Assim como o café, o chá também proporciona novas experiências de paladares, de odores, de sensações, de apreciação estética que nascem de interpretações mais complexas sobre o ato de beber a cultura e o seu significado.

Desse modo, cada tipo de bebida que é servida adequadamente tem um ritual para o seu consumo. Porque o ato de beber é um ato repleto de símbolos, e o chá, como o café, revela a sua ancestralidade, a sua história, os seus estilos, as suas identidades, e certamente o seu terroir.

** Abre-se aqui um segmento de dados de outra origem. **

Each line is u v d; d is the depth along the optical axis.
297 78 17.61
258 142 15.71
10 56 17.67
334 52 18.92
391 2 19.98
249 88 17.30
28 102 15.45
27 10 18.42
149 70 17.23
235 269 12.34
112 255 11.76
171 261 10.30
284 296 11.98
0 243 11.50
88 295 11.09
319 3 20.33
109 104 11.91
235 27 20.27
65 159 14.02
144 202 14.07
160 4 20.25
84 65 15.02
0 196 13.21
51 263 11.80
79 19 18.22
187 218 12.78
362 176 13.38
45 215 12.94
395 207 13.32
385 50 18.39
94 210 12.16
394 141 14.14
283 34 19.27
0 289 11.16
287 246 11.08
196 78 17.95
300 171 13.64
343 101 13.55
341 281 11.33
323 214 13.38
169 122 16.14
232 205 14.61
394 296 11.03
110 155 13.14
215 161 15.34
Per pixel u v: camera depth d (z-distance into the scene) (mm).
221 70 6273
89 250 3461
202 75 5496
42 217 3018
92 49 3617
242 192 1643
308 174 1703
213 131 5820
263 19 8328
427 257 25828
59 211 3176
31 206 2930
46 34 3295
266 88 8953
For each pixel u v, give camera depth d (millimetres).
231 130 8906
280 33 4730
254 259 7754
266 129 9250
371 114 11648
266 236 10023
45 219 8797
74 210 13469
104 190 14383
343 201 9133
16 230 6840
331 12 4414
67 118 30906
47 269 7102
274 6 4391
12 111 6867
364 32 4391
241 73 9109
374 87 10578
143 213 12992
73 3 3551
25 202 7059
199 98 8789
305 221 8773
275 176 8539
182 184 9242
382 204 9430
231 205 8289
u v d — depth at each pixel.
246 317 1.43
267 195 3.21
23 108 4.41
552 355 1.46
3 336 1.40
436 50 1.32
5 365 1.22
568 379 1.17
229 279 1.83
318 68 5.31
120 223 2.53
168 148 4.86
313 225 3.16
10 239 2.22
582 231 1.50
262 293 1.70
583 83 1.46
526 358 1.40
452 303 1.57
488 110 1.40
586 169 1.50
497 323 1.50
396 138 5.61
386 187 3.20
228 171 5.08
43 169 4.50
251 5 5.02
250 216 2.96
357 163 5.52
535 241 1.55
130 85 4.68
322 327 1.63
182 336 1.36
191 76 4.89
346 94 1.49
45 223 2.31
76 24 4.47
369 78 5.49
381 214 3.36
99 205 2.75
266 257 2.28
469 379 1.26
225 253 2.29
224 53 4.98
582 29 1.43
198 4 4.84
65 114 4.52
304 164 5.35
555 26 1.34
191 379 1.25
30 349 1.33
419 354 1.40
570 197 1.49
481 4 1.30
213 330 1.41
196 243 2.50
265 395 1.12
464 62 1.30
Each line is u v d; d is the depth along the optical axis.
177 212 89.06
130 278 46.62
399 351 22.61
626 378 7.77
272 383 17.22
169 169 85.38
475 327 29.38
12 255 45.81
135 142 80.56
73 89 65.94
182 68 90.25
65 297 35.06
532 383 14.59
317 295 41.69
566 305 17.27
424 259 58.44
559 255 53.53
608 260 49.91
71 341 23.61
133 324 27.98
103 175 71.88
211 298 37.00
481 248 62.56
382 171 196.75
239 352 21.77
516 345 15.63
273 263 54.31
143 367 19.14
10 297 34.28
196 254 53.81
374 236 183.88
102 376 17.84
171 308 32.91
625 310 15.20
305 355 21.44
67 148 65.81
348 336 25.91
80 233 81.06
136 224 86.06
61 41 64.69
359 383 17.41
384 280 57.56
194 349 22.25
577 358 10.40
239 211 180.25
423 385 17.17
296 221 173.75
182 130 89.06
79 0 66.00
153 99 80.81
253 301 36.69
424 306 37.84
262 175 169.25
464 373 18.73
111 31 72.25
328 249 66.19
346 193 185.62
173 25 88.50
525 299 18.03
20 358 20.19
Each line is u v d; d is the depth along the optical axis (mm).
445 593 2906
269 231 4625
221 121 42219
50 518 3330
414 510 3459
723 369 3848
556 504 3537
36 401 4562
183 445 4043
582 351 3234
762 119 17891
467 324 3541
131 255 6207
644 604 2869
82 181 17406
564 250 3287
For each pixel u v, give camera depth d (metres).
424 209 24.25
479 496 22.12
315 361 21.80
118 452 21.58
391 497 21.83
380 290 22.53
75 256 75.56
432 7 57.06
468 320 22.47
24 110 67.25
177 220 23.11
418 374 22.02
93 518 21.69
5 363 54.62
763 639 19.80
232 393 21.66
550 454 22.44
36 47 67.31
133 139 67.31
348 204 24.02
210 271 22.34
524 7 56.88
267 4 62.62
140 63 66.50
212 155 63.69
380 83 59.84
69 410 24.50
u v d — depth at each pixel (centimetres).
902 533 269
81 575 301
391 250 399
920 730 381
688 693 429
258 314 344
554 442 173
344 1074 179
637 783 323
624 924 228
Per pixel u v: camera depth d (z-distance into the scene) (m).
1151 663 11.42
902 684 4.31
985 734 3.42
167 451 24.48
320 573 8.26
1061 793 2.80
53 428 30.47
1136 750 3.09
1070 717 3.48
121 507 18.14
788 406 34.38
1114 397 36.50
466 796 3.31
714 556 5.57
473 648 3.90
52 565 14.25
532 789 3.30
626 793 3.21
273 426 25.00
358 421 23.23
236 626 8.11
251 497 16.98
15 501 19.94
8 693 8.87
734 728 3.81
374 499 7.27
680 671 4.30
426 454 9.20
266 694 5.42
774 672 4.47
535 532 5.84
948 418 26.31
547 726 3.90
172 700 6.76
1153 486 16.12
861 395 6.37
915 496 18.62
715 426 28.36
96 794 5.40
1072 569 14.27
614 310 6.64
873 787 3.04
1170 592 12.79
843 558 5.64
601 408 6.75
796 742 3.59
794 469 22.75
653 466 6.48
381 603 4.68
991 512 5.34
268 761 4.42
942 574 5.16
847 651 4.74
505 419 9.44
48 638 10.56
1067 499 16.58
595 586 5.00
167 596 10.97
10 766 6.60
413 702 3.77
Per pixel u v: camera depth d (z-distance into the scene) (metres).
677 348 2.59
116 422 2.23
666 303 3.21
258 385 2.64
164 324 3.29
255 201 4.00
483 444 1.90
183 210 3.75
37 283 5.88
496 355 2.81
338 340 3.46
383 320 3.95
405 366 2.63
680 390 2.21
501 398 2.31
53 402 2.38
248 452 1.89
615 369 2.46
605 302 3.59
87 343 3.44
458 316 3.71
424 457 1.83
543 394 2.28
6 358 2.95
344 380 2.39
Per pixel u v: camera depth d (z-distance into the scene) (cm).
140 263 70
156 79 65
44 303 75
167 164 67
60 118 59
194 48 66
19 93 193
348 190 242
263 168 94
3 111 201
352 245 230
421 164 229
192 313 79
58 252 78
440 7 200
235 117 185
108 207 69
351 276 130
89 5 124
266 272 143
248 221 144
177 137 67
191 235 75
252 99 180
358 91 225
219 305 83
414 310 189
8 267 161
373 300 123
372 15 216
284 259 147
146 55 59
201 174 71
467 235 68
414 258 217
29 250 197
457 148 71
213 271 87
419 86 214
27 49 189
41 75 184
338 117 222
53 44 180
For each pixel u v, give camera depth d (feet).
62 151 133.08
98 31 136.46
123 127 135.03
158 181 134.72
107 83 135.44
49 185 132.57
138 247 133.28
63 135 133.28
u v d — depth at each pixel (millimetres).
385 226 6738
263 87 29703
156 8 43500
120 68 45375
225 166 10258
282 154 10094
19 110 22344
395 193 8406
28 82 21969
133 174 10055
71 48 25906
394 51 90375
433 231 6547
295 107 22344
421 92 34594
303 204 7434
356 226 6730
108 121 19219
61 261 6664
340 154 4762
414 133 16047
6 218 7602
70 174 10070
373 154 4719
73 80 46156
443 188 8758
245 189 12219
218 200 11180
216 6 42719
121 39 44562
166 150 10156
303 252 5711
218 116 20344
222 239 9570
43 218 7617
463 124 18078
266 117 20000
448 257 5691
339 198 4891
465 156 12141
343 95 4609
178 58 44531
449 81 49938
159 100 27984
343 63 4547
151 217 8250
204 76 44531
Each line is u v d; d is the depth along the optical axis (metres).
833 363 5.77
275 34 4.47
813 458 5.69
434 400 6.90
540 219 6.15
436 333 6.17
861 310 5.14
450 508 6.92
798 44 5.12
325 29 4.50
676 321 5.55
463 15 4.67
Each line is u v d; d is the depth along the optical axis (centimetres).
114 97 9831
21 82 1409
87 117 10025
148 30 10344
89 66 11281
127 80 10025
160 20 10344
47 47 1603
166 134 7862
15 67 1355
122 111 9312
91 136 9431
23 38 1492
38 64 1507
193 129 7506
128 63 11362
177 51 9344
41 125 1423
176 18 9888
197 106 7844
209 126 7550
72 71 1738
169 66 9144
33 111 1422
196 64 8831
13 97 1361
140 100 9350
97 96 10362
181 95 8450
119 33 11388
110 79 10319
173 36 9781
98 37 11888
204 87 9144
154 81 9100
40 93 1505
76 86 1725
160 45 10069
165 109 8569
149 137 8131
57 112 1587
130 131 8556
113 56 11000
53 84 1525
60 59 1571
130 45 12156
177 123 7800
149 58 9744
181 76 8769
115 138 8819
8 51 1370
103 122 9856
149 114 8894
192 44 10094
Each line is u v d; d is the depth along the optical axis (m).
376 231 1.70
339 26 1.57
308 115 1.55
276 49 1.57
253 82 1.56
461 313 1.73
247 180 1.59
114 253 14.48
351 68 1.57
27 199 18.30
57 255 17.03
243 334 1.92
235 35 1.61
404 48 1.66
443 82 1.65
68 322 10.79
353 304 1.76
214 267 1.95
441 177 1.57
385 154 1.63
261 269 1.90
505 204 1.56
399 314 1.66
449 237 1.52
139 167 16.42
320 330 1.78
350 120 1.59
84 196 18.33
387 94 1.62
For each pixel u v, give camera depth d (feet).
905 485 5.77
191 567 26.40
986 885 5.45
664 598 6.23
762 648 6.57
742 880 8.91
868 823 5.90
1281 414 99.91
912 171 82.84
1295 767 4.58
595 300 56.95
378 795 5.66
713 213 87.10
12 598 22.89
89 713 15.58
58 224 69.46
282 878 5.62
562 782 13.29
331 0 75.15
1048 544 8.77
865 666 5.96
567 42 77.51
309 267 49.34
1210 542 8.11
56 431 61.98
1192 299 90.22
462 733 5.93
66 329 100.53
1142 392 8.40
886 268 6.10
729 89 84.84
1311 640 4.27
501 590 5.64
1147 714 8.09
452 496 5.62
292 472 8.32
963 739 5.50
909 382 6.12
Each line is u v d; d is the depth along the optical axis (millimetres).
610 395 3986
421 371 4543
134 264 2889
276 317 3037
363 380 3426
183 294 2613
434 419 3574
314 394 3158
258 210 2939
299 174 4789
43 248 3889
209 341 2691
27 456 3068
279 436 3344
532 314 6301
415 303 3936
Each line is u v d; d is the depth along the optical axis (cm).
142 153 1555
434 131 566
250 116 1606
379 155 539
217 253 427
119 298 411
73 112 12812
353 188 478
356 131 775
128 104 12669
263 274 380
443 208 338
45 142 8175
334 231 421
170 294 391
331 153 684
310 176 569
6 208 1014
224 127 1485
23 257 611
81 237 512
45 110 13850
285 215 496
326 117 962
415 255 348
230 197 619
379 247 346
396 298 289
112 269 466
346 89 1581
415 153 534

Tudo isso se reflete nas relações interpessoais, que são influenciadas por estas duas bebidas; o café e o chá. E eu fui pesquisar para ampliar o meu olhar, e qualificar tanto um hábito quanto uma relação pessoal, como consumidor do café e do chá; e desenvolver preferências, e interpretações, para os diferentes sabores.

E assim, o café e o chá fazem do meu cotidiano uma crescente busca de aromas e sabores, de novas procedências, de novas possibilidades de interpretações do terroir, do cultivo, do artesanato; da história; na busca por utensílios que possam qualificar cada sabor. Eu sou, sem dúvida, um adepto do epicurismo, assumidamente.